Sunday, May 29, 2016

Going from Childless to Child-full: Getting Our First Placement

Months of work finally worked out for us: we were now officially licensed foster parents. Now all we had to do was wait for them to place kids with us.

And wait.

Realistically it was only a month and a week or so after we got licensed that we finally got our first placement, but it felt a lot longer than that. Especially since things were gearing up for Christmas and were trying to decide if we needed to plan on having kids with us for Christmas or not.

It was just another ordinary day. I was working on a Christmas stocking for Andrew, it was my Christmas present for him that year, and I was hiding my crafting project at a friend's house so he wouldn't catch on. After taking Andrew to work, I drove to my friend's house to continue working on the stocking. We visited and then she and her toddler went to go do nap time and I went to get to work. Just as I was getting started, my phone started to ring. 

"Hello?"

I don't remember everything said, but we had been recommended to care for two little boys that were in need of a placement. The woman on the other line told me a bit about them and the case and I asked her if she minded if I called my husband to talk to him about it really quick. She said that was fine and I promised that I could call her right back to let her know either way.

I think I opened that phone call with "Hey, Andrew, do you want to have some kids?" I was breathless and my heart was racing and my mind was everywhere at once. Andrew slowed me down, I told him everything that I knew, and when neither of us felt bad about the decision, we decided "Why not?"

So I called her back. And she asked me, "Can you come right now?" So I left my sewing project, hurried upstairs to inform my friend that I was going to get two little boys RIGHT NOW. She gave me a box of fruit snacks for them and I got in my car (which I suddenly wished I had cleaned it out better the day before) and drove to go pick them up.

It was no longer just another ordinary day. Suddenly I was smiling at two little boys that were going to be living with me until they got to go back home, reassuring their grandmother that they were going to be alright, and getting booster seats from their case worker so I could take them home with me. They had a big bag full of stuff, I'd be getting more from their grandmother later. We packed it all in the car, buckled up two little boys, and I started driving home. 
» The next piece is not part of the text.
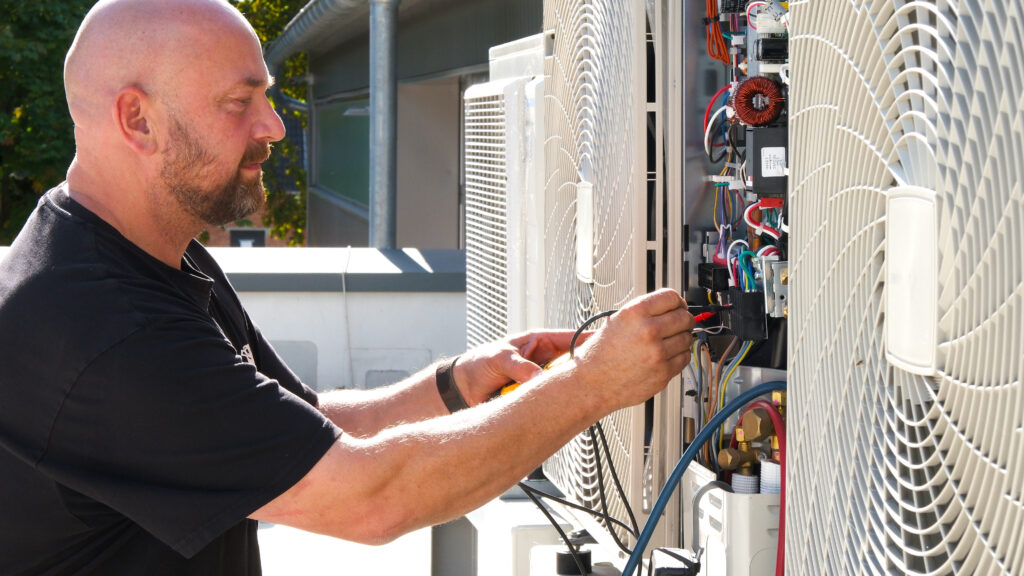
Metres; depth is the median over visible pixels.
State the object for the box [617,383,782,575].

With two kids in the back seats.

Weird.

When we got home, I helped them put their things away in the dresser, helped them make their beds, and soon it was time to go pick Andrew up from work. We went and got him. I thought how weird that must be for him, to come out to the car and see two kids in the back seat that weren't there when I dropped him off that morning.

We got pizza on our way home and watched a movie together that night until, around 8:11, the older of the two told us he was tired. They didn't have a normal bedtime routine before they came to  us, so I got to make it up on the spot and try to figure things out.

Then they were in bed and we were downstairs and THERE WERE KIDS IN OUR HOUSE. I went to bed happier that night than I had been in a long time. The next few weeks I enjoyed the honeymoon stage with the boys, feeling so fulfilled at the end of each day and warm and happy.

That was the day we went from childless to child-full all at once, in a whirlwind that left me breathless. I haven't caught my breath since, and I'm still just making things up as I go.

The case has been going pretty well, and although the honeymoon stage has worn off (I go to bed a little more exhausted now, and sometimes frustrated, sometimes hurt, sometimes sad, but sometimes still happy and sometimes still feeling very fulfilled) I still know that I am doing exactly what I need to be doing.

Isn't it crazy? How life can change everything in an instant like that?

I am a foster mom now, and Andrew is a foster dad now. We're parents.

And our lives will definitely never be the same again.